Dataset records:
=== Begin Enclosure ===

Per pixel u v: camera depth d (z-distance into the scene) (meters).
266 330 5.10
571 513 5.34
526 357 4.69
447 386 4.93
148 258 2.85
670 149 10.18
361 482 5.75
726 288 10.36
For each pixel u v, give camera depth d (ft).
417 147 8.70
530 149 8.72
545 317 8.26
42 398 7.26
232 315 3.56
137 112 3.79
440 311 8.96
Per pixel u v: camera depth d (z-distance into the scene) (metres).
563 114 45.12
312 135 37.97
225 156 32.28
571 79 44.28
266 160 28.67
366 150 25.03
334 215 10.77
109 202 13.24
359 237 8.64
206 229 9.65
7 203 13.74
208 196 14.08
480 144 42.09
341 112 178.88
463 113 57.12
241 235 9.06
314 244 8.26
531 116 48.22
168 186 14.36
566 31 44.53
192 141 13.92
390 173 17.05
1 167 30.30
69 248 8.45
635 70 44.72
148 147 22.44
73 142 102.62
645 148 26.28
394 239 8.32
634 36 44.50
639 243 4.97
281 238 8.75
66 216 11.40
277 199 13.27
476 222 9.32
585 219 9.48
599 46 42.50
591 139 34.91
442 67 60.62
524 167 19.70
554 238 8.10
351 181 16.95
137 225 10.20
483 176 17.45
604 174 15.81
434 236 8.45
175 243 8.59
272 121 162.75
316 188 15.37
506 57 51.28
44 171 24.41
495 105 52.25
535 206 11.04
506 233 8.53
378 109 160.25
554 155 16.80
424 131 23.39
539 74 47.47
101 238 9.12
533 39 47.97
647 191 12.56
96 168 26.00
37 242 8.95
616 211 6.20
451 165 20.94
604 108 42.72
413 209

=== End Enclosure ===

The task :: Looking at the records above, return exactly the lines from the line with "480 144 42.09" to the line with "599 46 42.50", both ends included.

The answer ::
480 144 42.09
341 112 178.88
463 113 57.12
241 235 9.06
314 244 8.26
531 116 48.22
168 186 14.36
566 31 44.53
192 141 13.92
390 173 17.05
1 167 30.30
69 248 8.45
635 70 44.72
148 147 22.44
73 142 102.62
645 148 26.28
394 239 8.32
634 36 44.50
639 243 4.97
281 238 8.75
66 216 11.40
277 199 13.27
476 222 9.32
585 219 9.48
599 46 42.50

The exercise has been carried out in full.